New Study Finds American Kids Are Eating More Fast Food Than Before, But Why?

In recent years, fast food chains have added new food options to their menus, giving kids the choice of fruit instead of fries or juice instead of soda. It's all part of offering healthier options in fast food settings. However, not only are kids typically skipping these healthy food options, but new research has found that American kids are eating more fast food than before.

Fast food chains have been under pressure to add healthier food options to their menus for quite some time. In 2005, McDonald's introduced fruit bags as a Happy Meal option, as noted on its website. And in 2011, Burger King began to look towards women with children to turn the company around, as reported by the Chicago Tribune. The burger chain's solution? It added Quaker oatmeal to its menu.

"At a time when so many families are looking for better-for-you meal offerings on-the-go, Quaker's partnership with Burger King Corp. provides a flavorful, whole grain choice when eating outside the home," Margery Schelling, global innovation officer, PepsiCo Foodservice, said, according to the Chicago Tribune.

With items like fruit and oatmeal popping up across fast food chains, the question still remained as to whether kids are actively consuming those new, healthier options.

A study published on Sept. 27 by the Rudd Center for Food Policy and Obesity at the University of Connecticut looked into the trend of kids' eating habits from the nation's four largest fast-food chains. As outlined by Science Daily, those chains included: McDonald's, Burger King, Wendy's, and Subway.

For the study, researchers polled roughly 800 parents in 2010, 2013, and 2016, as reported by Fox News, on what they had ordered for their children (between the ages of 2 to 11) within the past seven days. Of those surveyed, Science Daily reported that 61 percent of moms were between the ages of 25 to 40, and what researchers found was interesting on multiple levels.

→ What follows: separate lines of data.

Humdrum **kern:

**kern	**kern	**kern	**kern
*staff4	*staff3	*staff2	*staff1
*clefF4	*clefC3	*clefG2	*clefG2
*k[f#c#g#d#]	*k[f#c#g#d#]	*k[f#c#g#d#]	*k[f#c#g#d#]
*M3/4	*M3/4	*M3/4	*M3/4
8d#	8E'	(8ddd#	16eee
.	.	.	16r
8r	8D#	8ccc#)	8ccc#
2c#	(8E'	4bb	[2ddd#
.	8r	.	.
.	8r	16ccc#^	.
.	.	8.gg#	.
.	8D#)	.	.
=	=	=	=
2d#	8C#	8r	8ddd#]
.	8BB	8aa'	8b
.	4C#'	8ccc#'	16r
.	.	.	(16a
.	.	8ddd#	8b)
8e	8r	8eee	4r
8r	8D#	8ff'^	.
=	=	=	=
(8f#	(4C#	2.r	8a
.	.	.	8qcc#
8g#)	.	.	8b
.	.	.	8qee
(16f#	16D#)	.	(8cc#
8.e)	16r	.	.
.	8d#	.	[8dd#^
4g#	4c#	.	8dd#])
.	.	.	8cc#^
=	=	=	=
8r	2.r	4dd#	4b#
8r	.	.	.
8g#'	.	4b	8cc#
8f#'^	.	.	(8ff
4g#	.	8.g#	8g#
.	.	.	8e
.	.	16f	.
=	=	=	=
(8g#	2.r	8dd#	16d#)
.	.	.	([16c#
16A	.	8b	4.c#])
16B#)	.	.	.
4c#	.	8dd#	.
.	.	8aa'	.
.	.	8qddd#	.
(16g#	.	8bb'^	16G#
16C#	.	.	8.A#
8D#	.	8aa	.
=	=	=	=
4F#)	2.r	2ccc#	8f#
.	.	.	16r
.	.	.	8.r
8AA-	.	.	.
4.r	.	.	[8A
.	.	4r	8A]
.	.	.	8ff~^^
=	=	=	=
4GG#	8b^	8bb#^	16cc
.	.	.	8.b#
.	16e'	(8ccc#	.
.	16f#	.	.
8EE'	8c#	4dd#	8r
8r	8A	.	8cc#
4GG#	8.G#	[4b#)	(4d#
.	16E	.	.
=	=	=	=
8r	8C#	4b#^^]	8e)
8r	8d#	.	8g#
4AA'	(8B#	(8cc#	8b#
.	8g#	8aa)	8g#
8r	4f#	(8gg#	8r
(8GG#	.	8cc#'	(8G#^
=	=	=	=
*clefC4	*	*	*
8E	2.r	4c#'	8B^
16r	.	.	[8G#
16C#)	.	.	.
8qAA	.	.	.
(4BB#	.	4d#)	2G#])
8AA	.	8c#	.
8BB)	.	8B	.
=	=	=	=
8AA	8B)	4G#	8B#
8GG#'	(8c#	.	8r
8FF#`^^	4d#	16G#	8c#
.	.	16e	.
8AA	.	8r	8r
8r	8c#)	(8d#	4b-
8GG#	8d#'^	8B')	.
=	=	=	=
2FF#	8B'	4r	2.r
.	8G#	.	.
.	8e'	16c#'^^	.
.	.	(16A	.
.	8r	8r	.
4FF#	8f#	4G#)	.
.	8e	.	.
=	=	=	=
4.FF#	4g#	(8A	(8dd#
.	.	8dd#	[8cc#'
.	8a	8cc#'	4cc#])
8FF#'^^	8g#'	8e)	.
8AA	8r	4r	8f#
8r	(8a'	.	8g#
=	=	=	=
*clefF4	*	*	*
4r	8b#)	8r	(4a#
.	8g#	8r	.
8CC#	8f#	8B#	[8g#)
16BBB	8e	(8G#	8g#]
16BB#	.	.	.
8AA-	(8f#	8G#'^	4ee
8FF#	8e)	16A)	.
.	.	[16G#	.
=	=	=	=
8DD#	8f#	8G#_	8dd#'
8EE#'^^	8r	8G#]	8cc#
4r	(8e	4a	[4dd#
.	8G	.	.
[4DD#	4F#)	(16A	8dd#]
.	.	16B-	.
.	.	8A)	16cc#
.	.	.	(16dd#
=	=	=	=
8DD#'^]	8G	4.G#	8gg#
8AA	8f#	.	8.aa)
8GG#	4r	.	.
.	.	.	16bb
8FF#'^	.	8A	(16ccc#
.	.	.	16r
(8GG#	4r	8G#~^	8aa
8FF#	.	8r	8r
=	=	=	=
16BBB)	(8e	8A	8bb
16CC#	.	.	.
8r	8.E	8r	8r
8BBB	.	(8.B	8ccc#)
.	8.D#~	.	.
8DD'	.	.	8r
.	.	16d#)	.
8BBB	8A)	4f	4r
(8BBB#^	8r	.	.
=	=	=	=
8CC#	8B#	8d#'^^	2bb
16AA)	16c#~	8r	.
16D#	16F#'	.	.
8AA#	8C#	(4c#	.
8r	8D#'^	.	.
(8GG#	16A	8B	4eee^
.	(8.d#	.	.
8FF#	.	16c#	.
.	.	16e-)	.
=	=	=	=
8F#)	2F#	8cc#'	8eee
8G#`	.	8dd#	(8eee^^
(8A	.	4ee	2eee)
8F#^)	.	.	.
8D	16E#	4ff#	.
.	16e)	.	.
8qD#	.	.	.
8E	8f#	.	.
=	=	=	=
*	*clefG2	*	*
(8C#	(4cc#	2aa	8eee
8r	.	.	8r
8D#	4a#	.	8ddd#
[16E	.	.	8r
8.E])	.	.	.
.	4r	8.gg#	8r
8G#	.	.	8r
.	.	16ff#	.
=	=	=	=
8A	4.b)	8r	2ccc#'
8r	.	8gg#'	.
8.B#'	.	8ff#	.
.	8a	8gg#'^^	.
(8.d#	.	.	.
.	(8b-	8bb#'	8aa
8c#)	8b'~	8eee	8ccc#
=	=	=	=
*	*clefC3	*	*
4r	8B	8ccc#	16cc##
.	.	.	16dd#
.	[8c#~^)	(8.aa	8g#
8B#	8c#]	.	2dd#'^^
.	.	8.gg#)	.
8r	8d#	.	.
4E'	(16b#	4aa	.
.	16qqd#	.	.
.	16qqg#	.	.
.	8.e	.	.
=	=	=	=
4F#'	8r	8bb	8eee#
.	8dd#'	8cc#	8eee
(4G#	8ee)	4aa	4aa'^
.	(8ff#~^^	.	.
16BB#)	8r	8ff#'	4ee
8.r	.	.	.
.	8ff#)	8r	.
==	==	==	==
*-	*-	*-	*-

First, the study concluded that 74 percent of kids still received unhealthy drinks and/or side items with their meals, according to Science Daily. Beyond that, the results also noted that 91 percent of respondents said they bought lunch or dinner for their child from one of the fast food restaurants, as reported by Fox News. That percentage is a drastic leap from the 79 percent in 2010, as noted by Fox News.

Not only are kids typically still eating the unhealthy food options, they're now eating fast food more than ever before. But, why is that?

It may be tempting to automatically blame parents. However, it's important to note that there are multiple factors contributing to why Americans, in general, consume unhealthy food.

Food prices within the country have remained on the rise, as reported by ABC News. In July 2018, USA Today reported that the price of all food has risen 26.8 percent over the past 10 years. According to the outlet, rising food prices have outpaced the 21.9 percent inflation rate over the same amount of time. While those food prices continue to rise, Pew Research reported in August 2018 that most Americans have not seen a wage increase in decades.

Americans are having a difficult time affording basic necessities, thanks to wages that refuse to shift. The Labor Department in July 2017 found that 7.6 million workers held multiple jobs, up 2 percent from 7.4 million in July 2016.

For many Americans, the reality is that fast food is the best option they have to feed themselves and their children. And although fast food chains may offer healthy options, those options could be promoted more, as the study noted. Jennifer Harris, Director of Marketing Initiatives for the UConn Rudd Center, and lead author of the report, said, according to Science Daily:

While most fast-food restaurants do have healthier kids' meal drinks and sides available, many do little to make parents aware of the healthier options or to encourage parents to choose the healthier options instead of unhealthy ones. If restaurants are serious about children's health, they will make the healthiest choice the easiest choice for parents and the most appealing choice for children.

Researchers are advocating for restaurants to automatically provide healthy drinks and sides as the default option, according to Science Daily, and point to the need for regulation to mandate that.

In addition, fast food restaurants may have added a couple healthy options, but they've overwhelmingly done little to examine their high calorie food.

Kids may be eating more fast food than before, but they're certainly not to blame. And although it may be easy to completely blame the parents and convenience, there are more parts to the equation.